Top of MATERIAL FOR THE TASK

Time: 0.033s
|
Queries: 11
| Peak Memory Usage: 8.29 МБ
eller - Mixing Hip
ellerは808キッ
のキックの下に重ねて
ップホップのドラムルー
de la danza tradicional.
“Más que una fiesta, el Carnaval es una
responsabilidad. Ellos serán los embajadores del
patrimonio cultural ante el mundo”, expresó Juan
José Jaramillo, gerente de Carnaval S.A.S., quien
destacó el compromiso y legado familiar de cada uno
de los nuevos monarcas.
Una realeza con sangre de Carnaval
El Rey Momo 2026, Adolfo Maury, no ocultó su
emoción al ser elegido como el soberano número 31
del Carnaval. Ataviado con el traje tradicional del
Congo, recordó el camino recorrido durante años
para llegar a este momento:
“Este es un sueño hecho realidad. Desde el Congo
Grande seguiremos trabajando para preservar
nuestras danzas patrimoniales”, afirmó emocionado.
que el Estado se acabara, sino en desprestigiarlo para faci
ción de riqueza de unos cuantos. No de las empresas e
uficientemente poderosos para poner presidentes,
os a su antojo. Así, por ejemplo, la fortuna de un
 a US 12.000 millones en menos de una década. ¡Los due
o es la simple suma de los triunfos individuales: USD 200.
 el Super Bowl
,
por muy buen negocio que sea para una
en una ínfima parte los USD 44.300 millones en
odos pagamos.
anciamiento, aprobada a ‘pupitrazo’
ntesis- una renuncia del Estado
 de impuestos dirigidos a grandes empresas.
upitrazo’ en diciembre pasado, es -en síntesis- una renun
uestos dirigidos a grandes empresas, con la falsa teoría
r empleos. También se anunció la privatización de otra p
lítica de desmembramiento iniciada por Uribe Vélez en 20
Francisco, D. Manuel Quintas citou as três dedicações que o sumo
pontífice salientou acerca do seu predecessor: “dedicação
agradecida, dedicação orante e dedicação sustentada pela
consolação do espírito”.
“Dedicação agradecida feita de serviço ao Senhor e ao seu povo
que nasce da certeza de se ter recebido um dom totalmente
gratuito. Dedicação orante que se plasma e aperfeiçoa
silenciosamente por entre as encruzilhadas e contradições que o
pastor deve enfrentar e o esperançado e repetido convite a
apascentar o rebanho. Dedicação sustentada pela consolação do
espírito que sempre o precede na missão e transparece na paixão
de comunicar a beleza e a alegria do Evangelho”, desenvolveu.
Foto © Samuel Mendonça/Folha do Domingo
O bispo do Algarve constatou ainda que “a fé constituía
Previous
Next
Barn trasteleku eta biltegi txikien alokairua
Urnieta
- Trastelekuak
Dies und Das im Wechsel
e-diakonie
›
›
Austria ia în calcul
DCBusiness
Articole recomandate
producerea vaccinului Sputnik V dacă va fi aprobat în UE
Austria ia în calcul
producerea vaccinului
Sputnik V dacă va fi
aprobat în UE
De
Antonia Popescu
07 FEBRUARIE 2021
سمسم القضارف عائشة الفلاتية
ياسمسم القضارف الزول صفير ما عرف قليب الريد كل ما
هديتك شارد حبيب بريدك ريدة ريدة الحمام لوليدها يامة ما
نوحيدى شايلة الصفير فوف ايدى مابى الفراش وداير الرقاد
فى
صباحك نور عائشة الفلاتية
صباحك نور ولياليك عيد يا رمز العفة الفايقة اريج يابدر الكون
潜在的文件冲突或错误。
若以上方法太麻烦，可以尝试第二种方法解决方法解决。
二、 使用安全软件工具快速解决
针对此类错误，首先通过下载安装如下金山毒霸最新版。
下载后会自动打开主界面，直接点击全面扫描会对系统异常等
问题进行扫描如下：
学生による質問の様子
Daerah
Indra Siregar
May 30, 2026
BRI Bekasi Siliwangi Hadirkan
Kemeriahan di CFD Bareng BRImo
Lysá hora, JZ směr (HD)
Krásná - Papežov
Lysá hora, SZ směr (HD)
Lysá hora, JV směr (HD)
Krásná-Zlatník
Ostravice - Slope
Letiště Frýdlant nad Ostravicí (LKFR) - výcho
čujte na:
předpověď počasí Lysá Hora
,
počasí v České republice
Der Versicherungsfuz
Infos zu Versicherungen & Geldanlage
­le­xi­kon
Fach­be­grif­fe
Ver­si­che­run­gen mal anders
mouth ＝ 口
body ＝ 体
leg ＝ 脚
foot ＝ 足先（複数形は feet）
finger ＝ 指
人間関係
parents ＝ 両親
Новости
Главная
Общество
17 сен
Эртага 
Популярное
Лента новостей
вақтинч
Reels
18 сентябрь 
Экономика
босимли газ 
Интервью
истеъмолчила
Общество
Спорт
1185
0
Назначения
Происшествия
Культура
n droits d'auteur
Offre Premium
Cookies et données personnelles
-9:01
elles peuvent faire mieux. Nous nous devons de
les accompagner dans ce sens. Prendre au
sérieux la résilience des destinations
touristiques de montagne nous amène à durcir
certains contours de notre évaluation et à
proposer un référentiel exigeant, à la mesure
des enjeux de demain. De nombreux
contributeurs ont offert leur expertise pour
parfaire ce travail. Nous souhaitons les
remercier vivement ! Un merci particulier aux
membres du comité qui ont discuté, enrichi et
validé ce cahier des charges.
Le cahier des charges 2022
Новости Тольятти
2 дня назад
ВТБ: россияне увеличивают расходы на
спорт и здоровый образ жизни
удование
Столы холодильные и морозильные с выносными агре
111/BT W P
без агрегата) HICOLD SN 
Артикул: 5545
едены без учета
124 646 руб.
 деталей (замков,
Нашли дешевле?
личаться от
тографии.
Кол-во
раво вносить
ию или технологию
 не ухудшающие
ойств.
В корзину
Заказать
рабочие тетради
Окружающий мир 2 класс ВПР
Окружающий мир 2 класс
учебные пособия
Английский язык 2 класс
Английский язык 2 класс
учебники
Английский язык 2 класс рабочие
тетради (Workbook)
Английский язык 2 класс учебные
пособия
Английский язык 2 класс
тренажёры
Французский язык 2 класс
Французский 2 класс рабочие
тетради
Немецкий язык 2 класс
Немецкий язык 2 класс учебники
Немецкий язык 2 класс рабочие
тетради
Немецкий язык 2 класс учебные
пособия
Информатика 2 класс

Bottom of MATERIAL FOR THE TASK

Your answer must contain every line of the records, exactly.

## REPLY TO THE TASK
Time: 0.033s
|
Queries: 11
| Peak Memory Usage: 8.29 МБ
eller - Mixing Hip
ellerは808キッ
のキックの下に重ねて
ップホップのドラムルー
de la danza tradicional.
“Más que una fiesta, el Carnaval es una
responsabilidad. Ellos serán los embajadores del
patrimonio cultural ante el mundo”, expresó Juan
José Jaramillo, gerente de Carnaval S.A.S., quien
destacó el compromiso y legado familiar de cada uno
de los nuevos monarcas.
Una realeza con sangre de Carnaval
El Rey Momo 2026, Adolfo Maury, no ocultó su
emoción al ser elegido como el soberano número 31
del Carnaval. Ataviado con el traje tradicional del
Congo, recordó el camino recorrido durante años
para llegar a este momento:
“Este es un sueño hecho realidad. Desde el Congo
Grande seguiremos trabajando para preservar
nuestras danzas patrimoniales”, afirmó emocionado.
que el Estado se acabara, sino en desprestigiarlo para faci
ción de riqueza de unos cuantos. No de las empresas e
uficientemente poderosos para poner presidentes,
os a su antojo. Así, por ejemplo, la fortuna de un
 a US 12.000 millones en menos de una década. ¡Los due
o es la simple suma de los triunfos individuales: USD 200.
 el Super Bowl
,
por muy buen negocio que sea para una
en una ínfima parte los USD 44.300 millones en
odos pagamos.
anciamiento, aprobada a ‘pupitrazo’
ntesis- una renuncia del Estado
 de impuestos dirigidos a grandes empresas.
upitrazo’ en diciembre pasado, es -en síntesis- una renun
uestos dirigidos a grandes empresas, con la falsa teoría
r empleos. También se anunció la privatización de otra p
lítica de desmembramiento iniciada por Uribe Vélez en 20
Francisco, D. Manuel Quintas citou as três dedicações que o sumo
pontífice salientou acerca do seu predecessor: “dedicação
agradecida, dedicação orante e dedicação sustentada pela
consolação do espírito”.
“Dedicação agradecida feita de serviço ao Senhor e ao seu povo
que nasce da certeza de se ter recebido um dom totalmente
gratuito. Dedicação orante que se plasma e aperfeiçoa
silenciosamente por entre as encruzilhadas e contradições que o
pastor deve enfrentar e o esperançado e repetido convite a
apascentar o rebanho. Dedicação sustentada pela consolação do
espírito que sempre o precede na missão e transparece na paixão
de comunicar a beleza e a alegria do Evangelho”, desenvolveu.
Foto © Samuel Mendonça/Folha do Domingo
O bispo do Algarve constatou ainda que “a fé constituía
Previous
Next
Barn trasteleku eta biltegi txikien alokairua
Urnieta
- Trastelekuak
Dies und Das im Wechsel
e-diakonie
›
›
Austria ia în calcul
DCBusiness
Articole recomandate
producerea vaccinului Sputnik V dacă va fi aprobat în UE
Austria ia în calcul
producerea vaccinului
Sputnik V dacă va fi
aprobat în UE
De
Antonia Popescu
07 FEBRUARIE 2021
سمسم القضارف عائشة الفلاتية
ياسمسم القضارف الزول صفير ما عرف قليب الريد كل ما
هديتك شارد حبيب بريدك ريدة ريدة الحمام لوليدها يامة ما
نوحيدى شايلة الصفير فوف ايدى مابى الفراش وداير الرقاد
فى
صباحك نور عائشة الفلاتية
صباحك نور ولياليك عيد يا رمز العفة الفايقة اريج يابدر الكون
潜在的文件冲突或错误。
若以上方法太麻烦，可以尝试第二种方法解决方法解决。
二、 使用安全软件工具快速解决
针对此类错误，首先通过下载安装如下金山毒霸最新版。
下载后会自动打开主界面，直接点击全面扫描会对系统异常等
问题进行扫描如下：
学生による質問の様子
Daerah
Indra Siregar
May 30, 2026
BRI Bekasi Siliwangi Hadirkan
Kemeriahan di CFD Bareng BRImo
Lysá hora, JZ směr (HD)
Krásná - Papežov
Lysá hora, SZ směr (HD)
Lysá hora, JV směr (HD)
Krásná-Zlatník
Ostravice - Slope
Letiště Frýdlant nad Ostravicí (LKFR) - výcho
čujte na:
předpověď počasí Lysá Hora
,
počasí v České republice
Der Versicherungsfuz
Infos zu Versicherungen & Geldanlage
­le­xi­kon
Fach­be­grif­fe
Ver­si­che­run­gen mal anders
mouth ＝ 口
body ＝ 体
leg ＝ 脚
foot ＝ 足先（複数形は feet）
finger ＝ 指
人間関係
parents ＝ 両親
Новости
Главная
Общество
17 сен
Эртага 
Популярное
Лента новостей
вақтинч
Reels
18 сентябрь 
Экономика
босимли газ 
Интервью
истеъмолчила
Общество
Спорт
1185
0
Назначения
Происшествия
Культура
n droits d'auteur
Offre Premium
Cookies et données personnelles
-9:01
elles peuvent faire mieux. Nous nous devons de
les accompagner dans ce sens. Prendre au
sérieux la résilience des destinations
touristiques de montagne nous amène à durcir
certains contours de notre évaluation et à
proposer un référentiel exigeant, à la mesure
des enjeux de demain. De nombreux
contributeurs ont offert leur expertise pour
parfaire ce travail. Nous souhaitons les
remercier vivement ! Un merci particulier aux
membres du comité qui ont discuté, enrichi et
validé ce cahier des charges.
Le cahier des charges 2022
Новости Тольятти
2 дня назад
ВТБ: россияне увеличивают расходы на
спорт и здоровый образ жизни
удование
Столы холодильные и морозильные с выносными агре
111/BT W P
без агрегата) HICOLD SN 
Артикул: 5545
едены без учета
124 646 руб.
 деталей (замков,
Нашли дешевле?
личаться от
тографии.
Кол-во
раво вносить
ию или технологию
 не ухудшающие
ойств.
В корзину
Заказать
рабочие тетради
Окружающий мир 2 класс ВПР
Окружающий мир 2 класс
учебные пособия
Английский язык 2 класс
Английский язык 2 класс
учебники
Английский язык 2 класс рабочие
тетради (Workbook)
Английский язык 2 класс учебные
пособия
Английский язык 2 класс
тренажёры
Французский язык 2 класс
Французский 2 класс рабочие
тетради
Немецкий язык 2 класс
Немецкий язык 2 класс учебники
Немецкий язык 2 класс рабочие
тетради
Немецкий язык 2 класс учебные
пособия
Информатика 2 класс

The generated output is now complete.